REQUIREMENT =
The answer is to be an exact copy of the lines below running from the line with "right front paw: (93, 301)" down to the line with "left knee: (513, 235)", both ends included, and nothing more.

Stored data entries

---------------

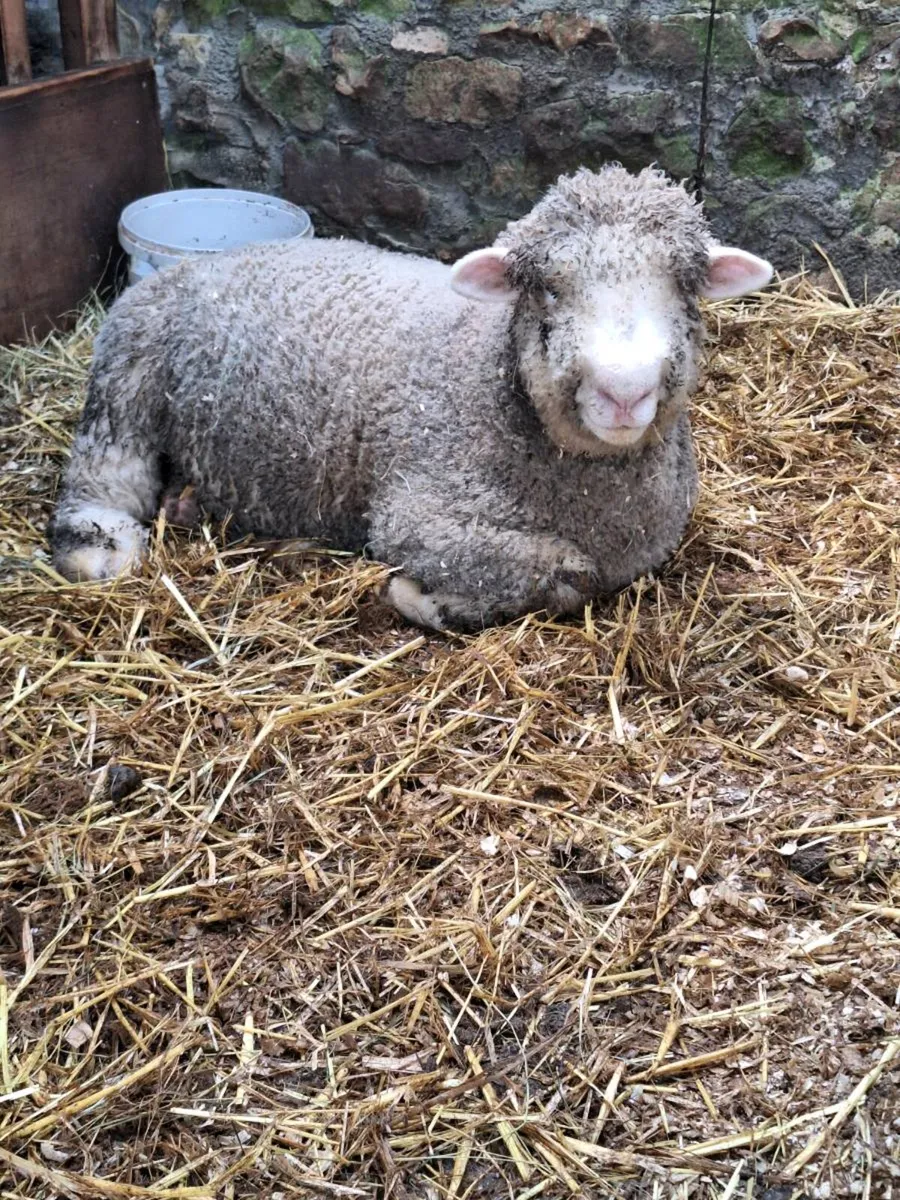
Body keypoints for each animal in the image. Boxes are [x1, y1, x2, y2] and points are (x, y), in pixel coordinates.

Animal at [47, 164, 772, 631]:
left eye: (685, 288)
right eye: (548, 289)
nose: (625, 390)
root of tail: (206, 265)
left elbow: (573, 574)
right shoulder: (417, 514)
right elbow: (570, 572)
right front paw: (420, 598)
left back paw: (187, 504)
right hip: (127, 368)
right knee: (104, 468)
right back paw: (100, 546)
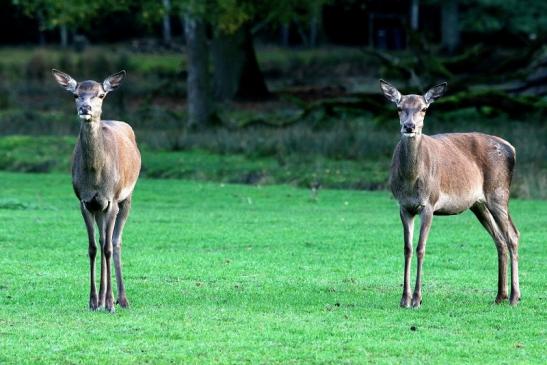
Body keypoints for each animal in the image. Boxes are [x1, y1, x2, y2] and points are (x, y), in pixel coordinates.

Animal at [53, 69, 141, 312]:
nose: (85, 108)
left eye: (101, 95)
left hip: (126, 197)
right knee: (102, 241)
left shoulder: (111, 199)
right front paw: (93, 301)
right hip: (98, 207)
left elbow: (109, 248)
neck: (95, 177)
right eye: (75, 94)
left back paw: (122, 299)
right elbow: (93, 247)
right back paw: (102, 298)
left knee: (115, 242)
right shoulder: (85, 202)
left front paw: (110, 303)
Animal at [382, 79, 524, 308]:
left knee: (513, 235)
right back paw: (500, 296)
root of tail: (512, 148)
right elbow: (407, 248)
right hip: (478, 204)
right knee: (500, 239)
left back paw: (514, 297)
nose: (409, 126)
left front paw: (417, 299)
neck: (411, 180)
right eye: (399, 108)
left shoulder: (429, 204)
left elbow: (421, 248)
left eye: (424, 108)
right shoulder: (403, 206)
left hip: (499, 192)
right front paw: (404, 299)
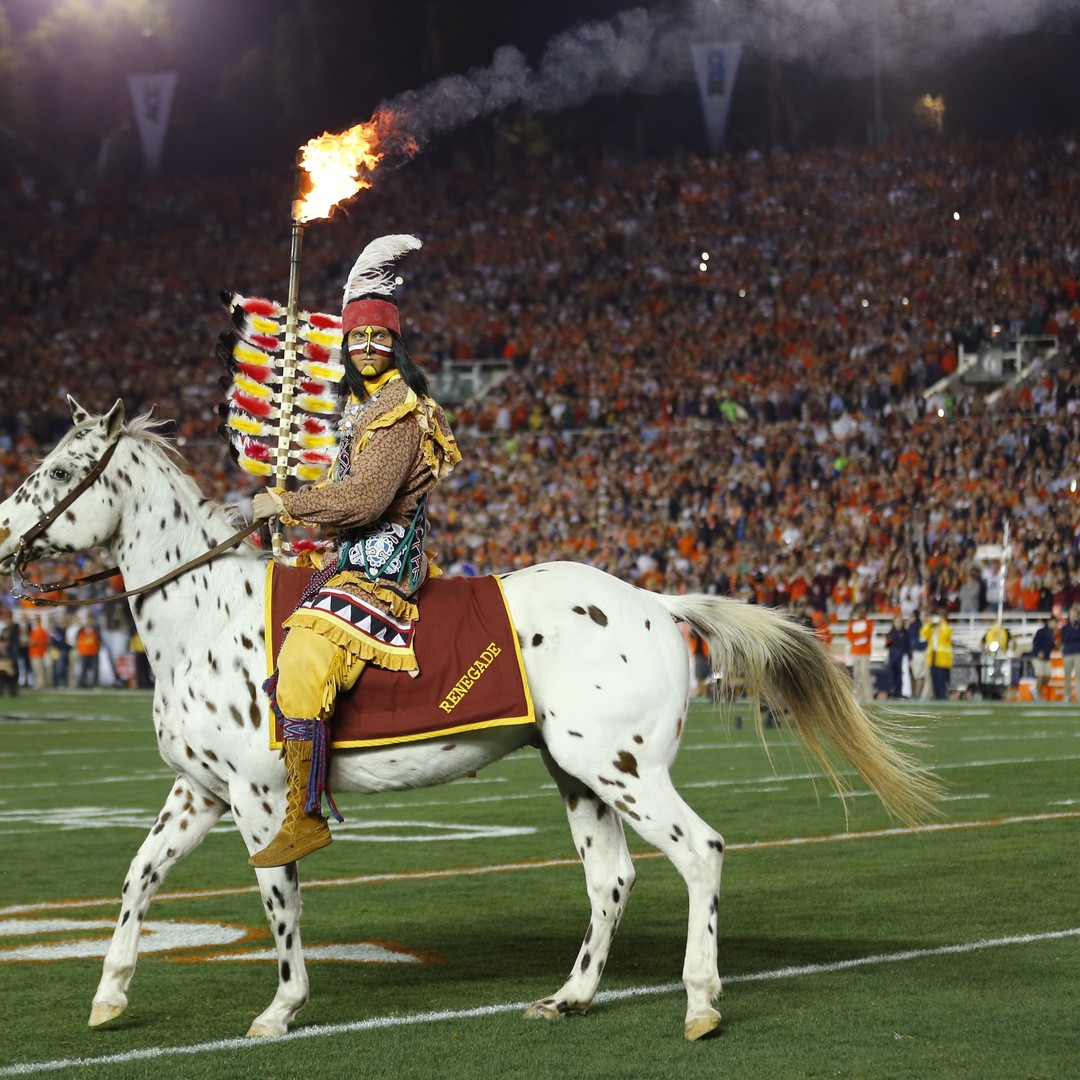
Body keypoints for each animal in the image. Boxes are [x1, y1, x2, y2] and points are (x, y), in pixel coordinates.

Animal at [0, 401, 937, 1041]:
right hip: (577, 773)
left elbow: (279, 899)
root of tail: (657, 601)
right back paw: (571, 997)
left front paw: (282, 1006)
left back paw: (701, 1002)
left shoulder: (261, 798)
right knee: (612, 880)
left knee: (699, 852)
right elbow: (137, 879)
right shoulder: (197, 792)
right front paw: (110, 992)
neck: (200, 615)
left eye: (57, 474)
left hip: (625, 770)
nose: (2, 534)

---------------

EXERCISE RESULT =
right front paw: (93, 301)
right hip: (98, 207)
left elbow: (109, 248)
neck: (95, 177)
right eye: (75, 94)
left back paw: (122, 299)
right elbow: (93, 247)
right back paw: (102, 298)
left knee: (115, 242)
right shoulder: (85, 202)
left front paw: (110, 303)
Animal at [382, 79, 524, 308]:
left knee: (513, 235)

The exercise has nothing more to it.